* Goal:
Print the material below verbatim, from the line with "class: Liliopsida" to the line with "genus: Macphersonia", both lines included, and leave out the pictures.

* * * * *

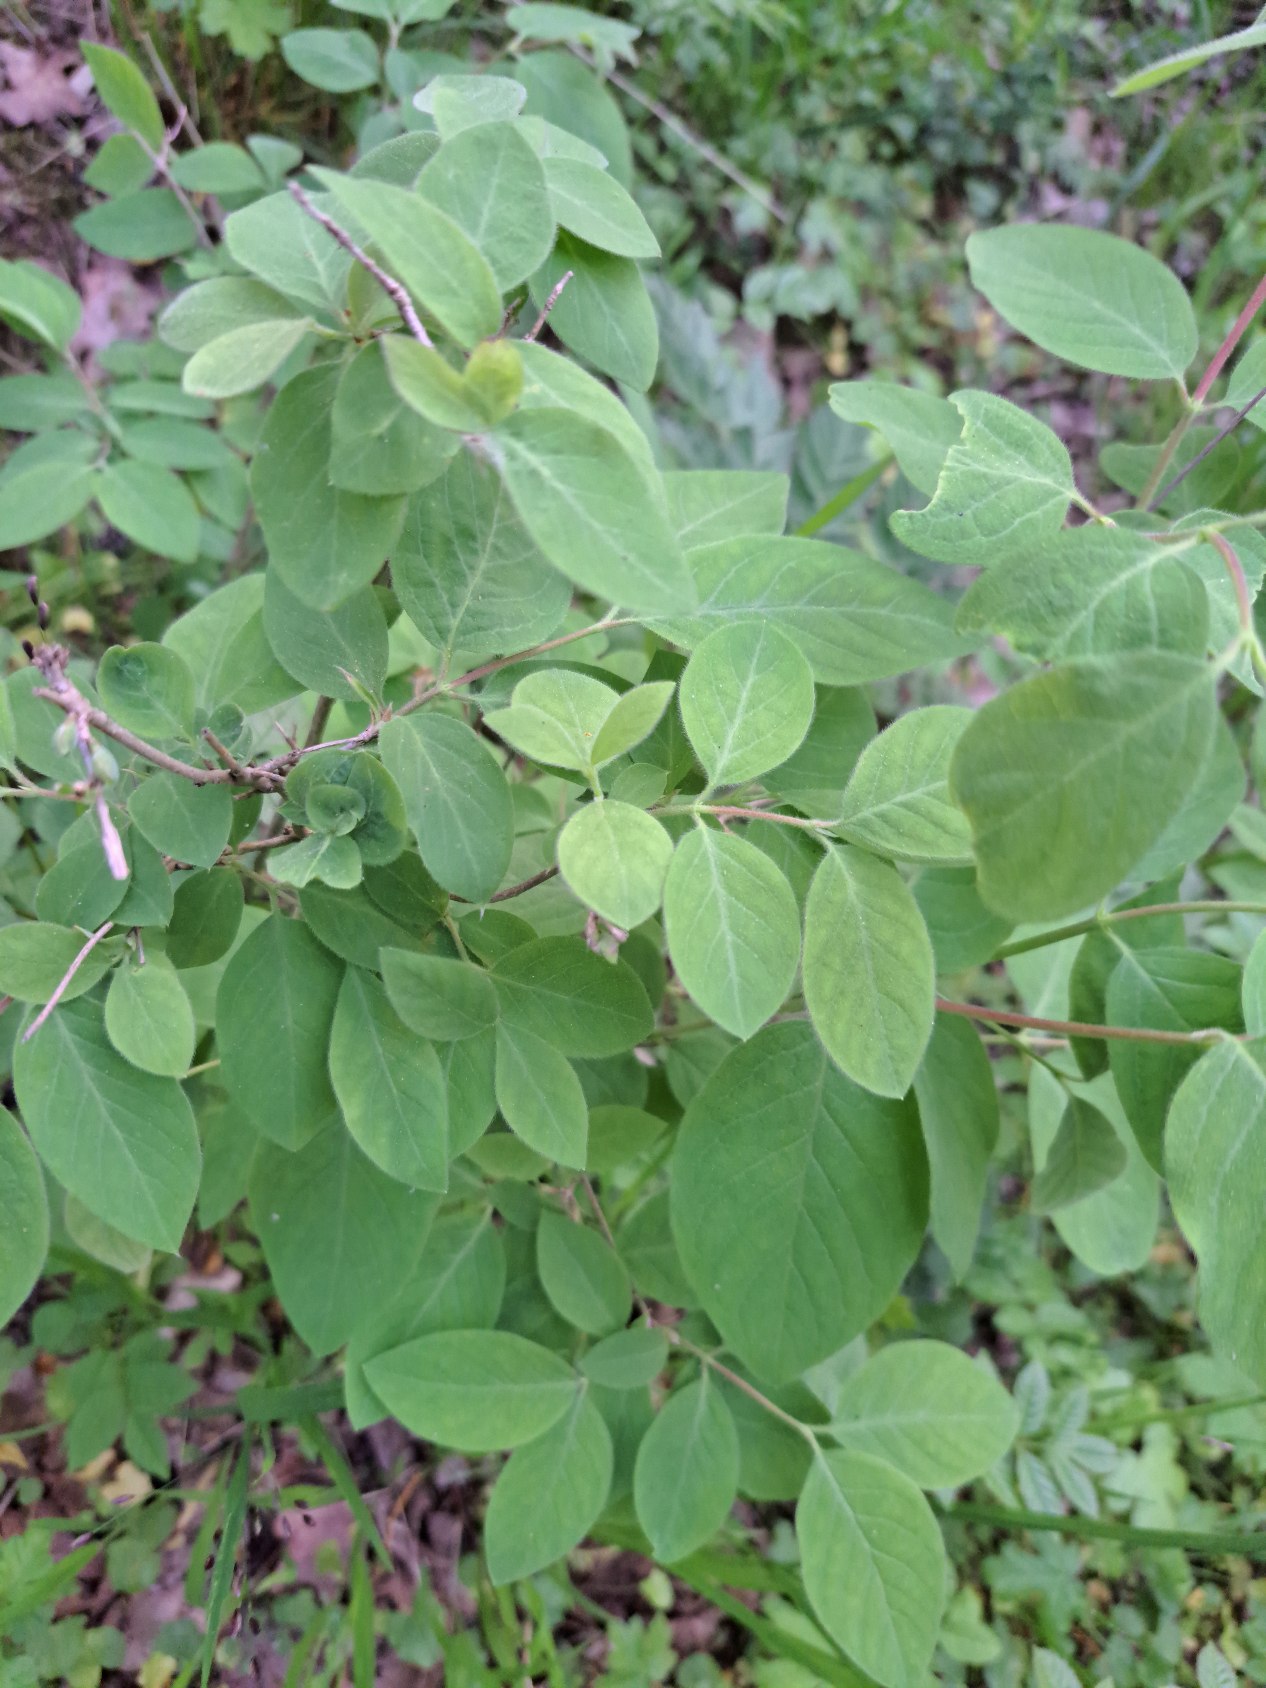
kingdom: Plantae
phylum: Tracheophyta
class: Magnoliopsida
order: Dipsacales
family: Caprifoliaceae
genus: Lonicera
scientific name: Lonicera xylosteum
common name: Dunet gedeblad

* * * * *

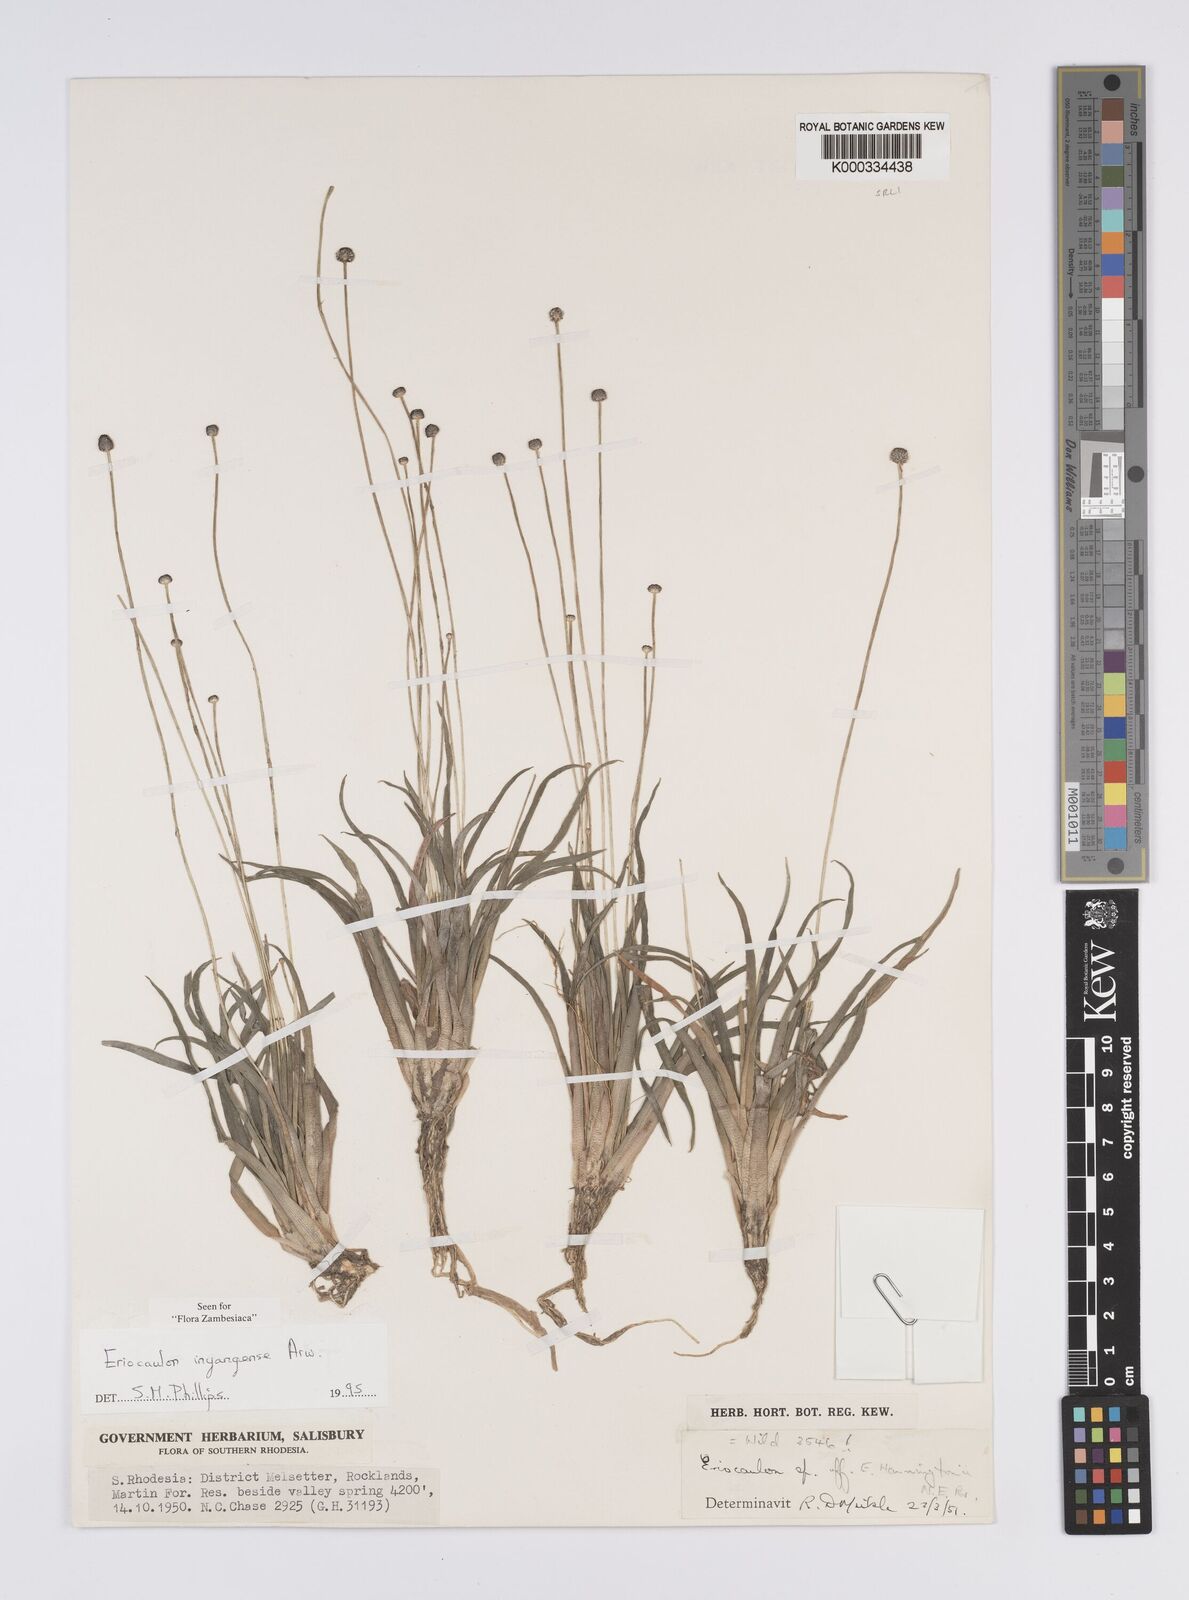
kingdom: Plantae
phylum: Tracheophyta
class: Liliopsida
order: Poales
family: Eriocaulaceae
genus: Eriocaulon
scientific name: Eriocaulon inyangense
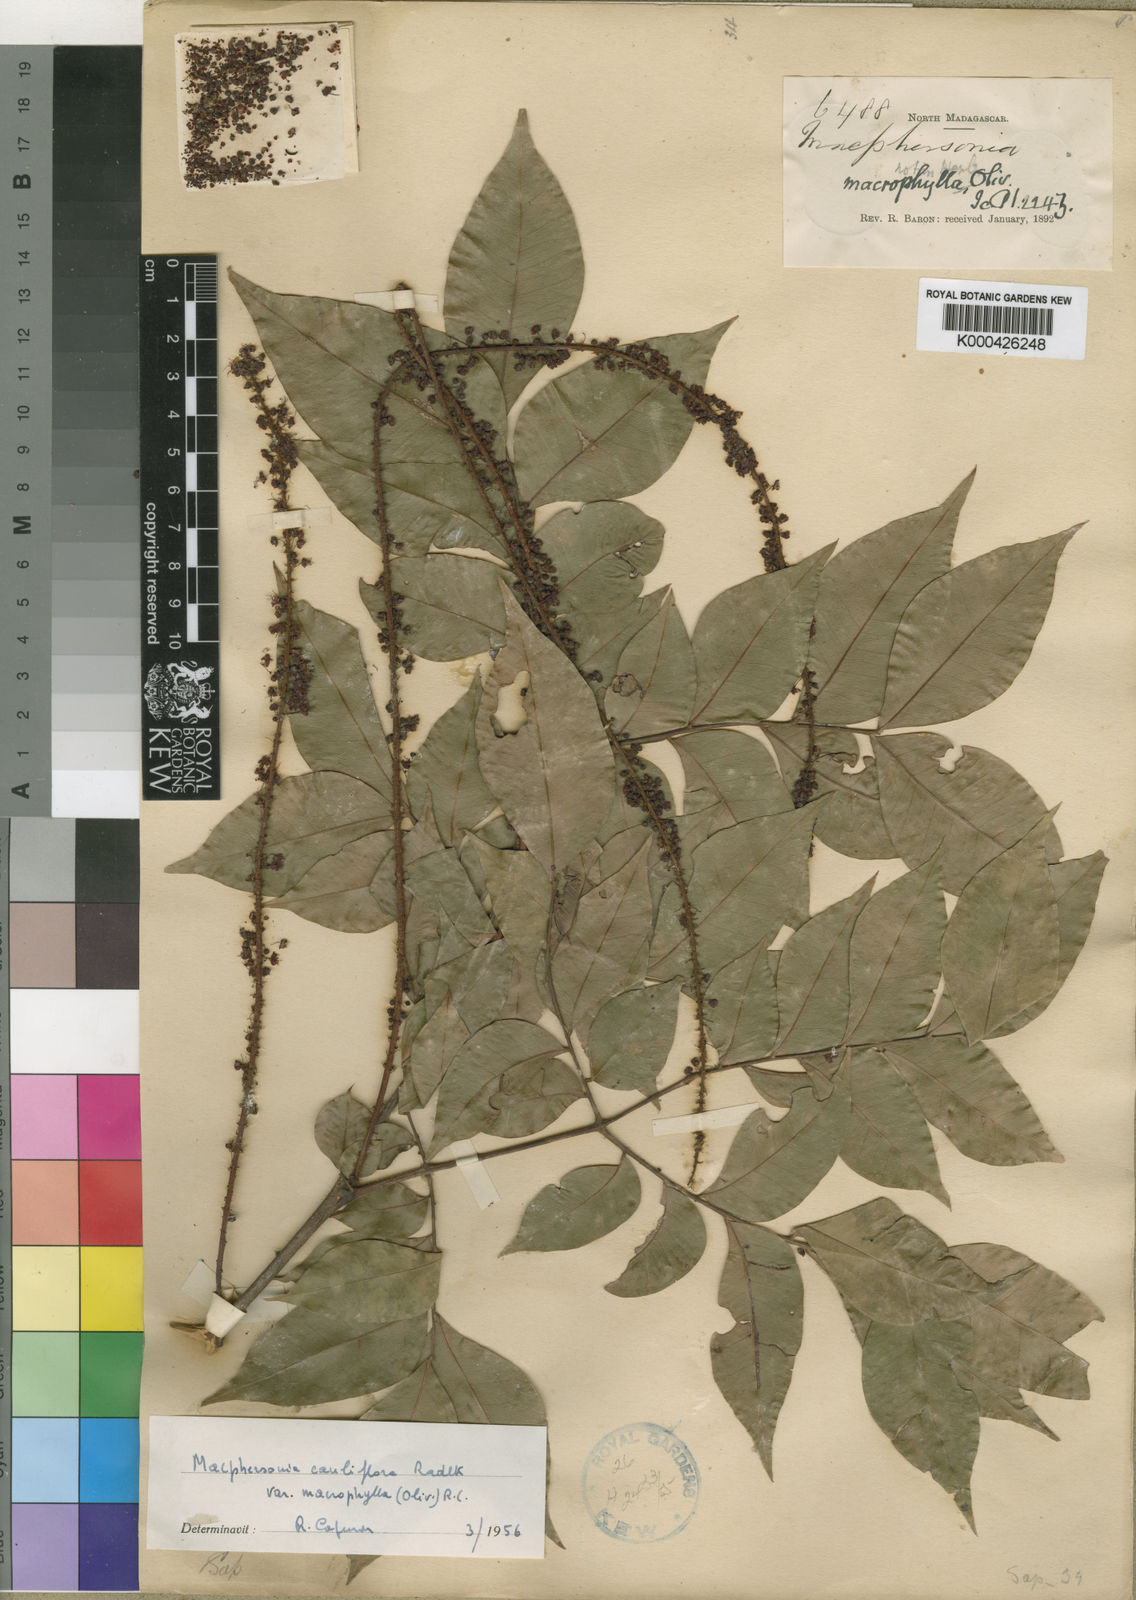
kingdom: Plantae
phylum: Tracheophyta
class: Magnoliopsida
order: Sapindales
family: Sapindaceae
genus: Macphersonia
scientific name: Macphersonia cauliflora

* * * * *

* The result:
class: Liliopsida
order: Poales
family: Eriocaulaceae
genus: Eriocaulon
scientific name: Eriocaulon inyangense
kingdom: Plantae
phylum: Tracheophyta
class: Magnoliopsida
order: Sapindales
family: Sapindaceae
genus: Macphersonia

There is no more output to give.